_WORK TO BE COMPLETED_. Within the entries underneath, how many lines include the string "https"? State only the number.

++++

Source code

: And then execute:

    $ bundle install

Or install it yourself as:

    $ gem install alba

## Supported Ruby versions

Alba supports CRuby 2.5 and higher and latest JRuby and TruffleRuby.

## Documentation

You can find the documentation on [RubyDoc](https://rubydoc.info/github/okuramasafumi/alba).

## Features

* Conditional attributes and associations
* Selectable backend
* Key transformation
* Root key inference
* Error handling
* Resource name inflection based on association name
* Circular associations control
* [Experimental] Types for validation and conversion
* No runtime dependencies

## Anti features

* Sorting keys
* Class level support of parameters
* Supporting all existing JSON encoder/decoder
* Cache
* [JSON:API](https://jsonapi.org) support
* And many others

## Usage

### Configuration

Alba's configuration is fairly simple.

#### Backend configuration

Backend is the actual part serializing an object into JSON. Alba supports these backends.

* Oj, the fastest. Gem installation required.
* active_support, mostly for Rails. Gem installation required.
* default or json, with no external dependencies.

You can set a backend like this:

++++

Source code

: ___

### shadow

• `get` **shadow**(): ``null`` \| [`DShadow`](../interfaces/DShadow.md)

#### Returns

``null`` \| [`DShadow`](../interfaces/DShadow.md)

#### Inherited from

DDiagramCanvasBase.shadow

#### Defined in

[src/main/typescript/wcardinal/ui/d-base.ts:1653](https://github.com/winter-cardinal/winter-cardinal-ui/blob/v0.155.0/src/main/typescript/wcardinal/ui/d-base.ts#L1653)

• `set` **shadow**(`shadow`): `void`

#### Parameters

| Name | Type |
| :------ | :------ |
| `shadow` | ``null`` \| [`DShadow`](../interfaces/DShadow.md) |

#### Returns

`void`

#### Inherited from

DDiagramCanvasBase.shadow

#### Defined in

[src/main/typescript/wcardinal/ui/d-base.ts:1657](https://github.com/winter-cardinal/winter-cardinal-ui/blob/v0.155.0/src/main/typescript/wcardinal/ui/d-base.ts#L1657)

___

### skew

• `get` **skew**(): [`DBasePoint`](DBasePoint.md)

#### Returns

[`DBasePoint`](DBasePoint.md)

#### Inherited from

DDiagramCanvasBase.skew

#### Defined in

++++

_OUTPUT OF THE TASK_. 4